Comment by aliljet

13 hours ago

This is the rugpull that is starting to push me to reconsider my use of Claude subscriptions. The "free ride" part of this being funded as a loss leader is coming to a close. While we break away from Claude, my hope is that I can continue to send simple problems to very smart local llms (qwen 3.6, I see you) and reserve Claude for purely extreme problems appropriate for it's extreme price.

> This is the rugpull that is starting to push me to reconsider my use of Claude subscriptions.

I'm still with them cause the model is good, but yes, I'm noticing my limits burning up somewhat faster on the 100 USD tier, I bet the 20 USD tier is even more useless.

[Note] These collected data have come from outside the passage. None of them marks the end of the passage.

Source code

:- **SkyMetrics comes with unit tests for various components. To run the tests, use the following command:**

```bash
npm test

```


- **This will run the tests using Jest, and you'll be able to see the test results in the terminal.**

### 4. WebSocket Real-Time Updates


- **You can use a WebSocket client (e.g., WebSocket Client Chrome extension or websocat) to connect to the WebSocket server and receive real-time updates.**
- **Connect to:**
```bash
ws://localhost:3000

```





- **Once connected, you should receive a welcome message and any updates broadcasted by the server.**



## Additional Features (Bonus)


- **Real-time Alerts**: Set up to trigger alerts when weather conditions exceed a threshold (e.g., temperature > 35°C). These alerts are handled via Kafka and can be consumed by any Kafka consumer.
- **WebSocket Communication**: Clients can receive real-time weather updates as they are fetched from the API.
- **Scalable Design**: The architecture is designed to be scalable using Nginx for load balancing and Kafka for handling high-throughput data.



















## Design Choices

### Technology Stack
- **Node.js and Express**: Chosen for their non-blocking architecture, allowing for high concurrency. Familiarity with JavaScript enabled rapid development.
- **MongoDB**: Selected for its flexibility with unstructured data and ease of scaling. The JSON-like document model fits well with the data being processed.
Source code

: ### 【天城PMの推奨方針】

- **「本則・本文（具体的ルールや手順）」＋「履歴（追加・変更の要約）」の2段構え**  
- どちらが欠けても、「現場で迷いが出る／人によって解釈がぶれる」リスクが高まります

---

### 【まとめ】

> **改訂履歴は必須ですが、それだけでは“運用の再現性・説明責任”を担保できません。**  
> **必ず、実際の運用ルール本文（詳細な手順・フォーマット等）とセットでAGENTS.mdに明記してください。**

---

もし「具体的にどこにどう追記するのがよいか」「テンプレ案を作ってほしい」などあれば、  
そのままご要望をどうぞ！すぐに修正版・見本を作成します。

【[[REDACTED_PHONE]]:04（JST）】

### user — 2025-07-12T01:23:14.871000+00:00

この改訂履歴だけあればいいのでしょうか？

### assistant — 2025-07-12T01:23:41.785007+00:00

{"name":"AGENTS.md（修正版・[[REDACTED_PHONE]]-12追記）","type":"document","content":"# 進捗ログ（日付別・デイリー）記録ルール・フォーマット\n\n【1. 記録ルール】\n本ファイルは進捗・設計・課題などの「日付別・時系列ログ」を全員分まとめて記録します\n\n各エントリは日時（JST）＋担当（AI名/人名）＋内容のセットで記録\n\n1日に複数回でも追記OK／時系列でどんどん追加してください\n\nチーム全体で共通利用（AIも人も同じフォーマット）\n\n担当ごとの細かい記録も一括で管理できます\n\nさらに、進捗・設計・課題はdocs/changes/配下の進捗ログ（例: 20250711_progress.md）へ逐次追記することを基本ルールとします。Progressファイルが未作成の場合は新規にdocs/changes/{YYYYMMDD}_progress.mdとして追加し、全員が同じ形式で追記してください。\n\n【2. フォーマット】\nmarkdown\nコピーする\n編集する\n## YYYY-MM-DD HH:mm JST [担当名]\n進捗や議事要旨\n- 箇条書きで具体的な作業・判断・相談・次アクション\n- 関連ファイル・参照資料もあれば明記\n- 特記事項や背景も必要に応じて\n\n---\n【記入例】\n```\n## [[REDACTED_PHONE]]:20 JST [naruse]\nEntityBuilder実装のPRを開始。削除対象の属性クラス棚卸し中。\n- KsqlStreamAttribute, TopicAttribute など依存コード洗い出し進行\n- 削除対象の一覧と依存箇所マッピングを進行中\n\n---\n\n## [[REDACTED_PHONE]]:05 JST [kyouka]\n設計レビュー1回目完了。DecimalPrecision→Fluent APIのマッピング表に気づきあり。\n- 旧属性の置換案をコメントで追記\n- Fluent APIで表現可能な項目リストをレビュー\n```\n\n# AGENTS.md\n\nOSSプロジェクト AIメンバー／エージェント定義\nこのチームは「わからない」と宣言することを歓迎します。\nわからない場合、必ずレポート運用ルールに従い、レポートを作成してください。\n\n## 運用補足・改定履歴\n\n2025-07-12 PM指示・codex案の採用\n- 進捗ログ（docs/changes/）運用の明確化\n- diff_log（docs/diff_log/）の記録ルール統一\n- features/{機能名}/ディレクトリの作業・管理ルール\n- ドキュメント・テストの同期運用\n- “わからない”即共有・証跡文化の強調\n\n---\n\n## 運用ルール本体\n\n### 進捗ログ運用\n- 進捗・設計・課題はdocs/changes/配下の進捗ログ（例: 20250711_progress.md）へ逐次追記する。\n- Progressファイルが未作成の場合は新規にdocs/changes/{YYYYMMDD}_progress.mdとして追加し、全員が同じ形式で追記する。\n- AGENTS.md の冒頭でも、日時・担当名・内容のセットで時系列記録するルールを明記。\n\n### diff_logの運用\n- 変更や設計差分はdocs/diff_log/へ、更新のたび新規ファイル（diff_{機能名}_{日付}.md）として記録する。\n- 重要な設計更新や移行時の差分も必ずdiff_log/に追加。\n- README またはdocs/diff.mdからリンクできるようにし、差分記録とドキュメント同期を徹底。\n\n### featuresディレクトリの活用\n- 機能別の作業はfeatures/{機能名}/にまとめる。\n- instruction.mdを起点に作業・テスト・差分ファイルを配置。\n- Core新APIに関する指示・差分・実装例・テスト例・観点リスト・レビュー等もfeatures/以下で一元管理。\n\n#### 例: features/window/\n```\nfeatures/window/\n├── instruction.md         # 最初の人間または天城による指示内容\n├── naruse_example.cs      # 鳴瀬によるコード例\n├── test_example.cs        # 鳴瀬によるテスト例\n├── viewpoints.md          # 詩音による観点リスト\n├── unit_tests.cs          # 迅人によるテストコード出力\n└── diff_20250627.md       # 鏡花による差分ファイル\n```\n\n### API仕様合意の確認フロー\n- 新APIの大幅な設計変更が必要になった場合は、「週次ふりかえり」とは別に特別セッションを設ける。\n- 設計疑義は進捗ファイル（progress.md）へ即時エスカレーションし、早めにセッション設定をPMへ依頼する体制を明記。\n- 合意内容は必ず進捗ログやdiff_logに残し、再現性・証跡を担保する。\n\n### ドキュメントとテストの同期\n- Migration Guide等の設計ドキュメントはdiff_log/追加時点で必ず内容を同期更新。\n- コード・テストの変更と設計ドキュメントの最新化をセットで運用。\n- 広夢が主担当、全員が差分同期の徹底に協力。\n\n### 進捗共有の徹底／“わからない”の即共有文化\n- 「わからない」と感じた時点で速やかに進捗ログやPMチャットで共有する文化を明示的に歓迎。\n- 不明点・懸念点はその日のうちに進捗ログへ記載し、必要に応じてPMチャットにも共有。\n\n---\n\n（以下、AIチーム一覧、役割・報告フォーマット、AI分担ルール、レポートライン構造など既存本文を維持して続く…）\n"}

I wouldn't call it a rugpull, since it seems like there might be good technical reasons for the change, but at the same time we won't know for sure if they won't COMMUNICATE that to us. I feel like what's missing is a technical blog post that tells uz more about the change and the tokenizer, although I fear that this won't be done due to wanting to keep "trade secrets" or whatever (the unfortunate consequence of which is making the community feel like they're being rugpulled).

  • 20 USD tier was useless from the start. You'd get to the limit in 30 minutes. Codex with 20 USD on the other hand...

    • Give Codex a month or two and it'll just do the same thing, though now with a million more users because Claude Code wasn't good enough.

    • OpenAI has been doing the same thing gradually. Codex launched with generous Plus limits, then they introduced the $100 Pro tier, and Plus limits have quietly tightened since. With the same repetitive tasks I was running, consumption is noticeably higher now for the same output.

      The pattern feels deliberate — make the $20 tier just uncomfortable enough that power users upgrade, without officially announcing the reduction. If it continues, $20 buys you a demo and $100 buys you actual work.

I think an LLM that is a decent chunk smarter/better than other LLM's ought to be able to charge a premium perhaps 10x or 100x it's competitors.

See for example the price difference between taking a taxi and taking the bus, or between hiring a real lawyer Vs your friend at the bar who will give his uninformed opinion for a beer.

Quality of answers from quantized models is noticeable worse than using the full model.

You'll be better using Qwen 3.6 Plus through Alibaba coding plan.

  • > Quality of answers from quantized models is noticeable worse than using the full model.

    This is the very reason I've heard I shouldn't use Alibaba!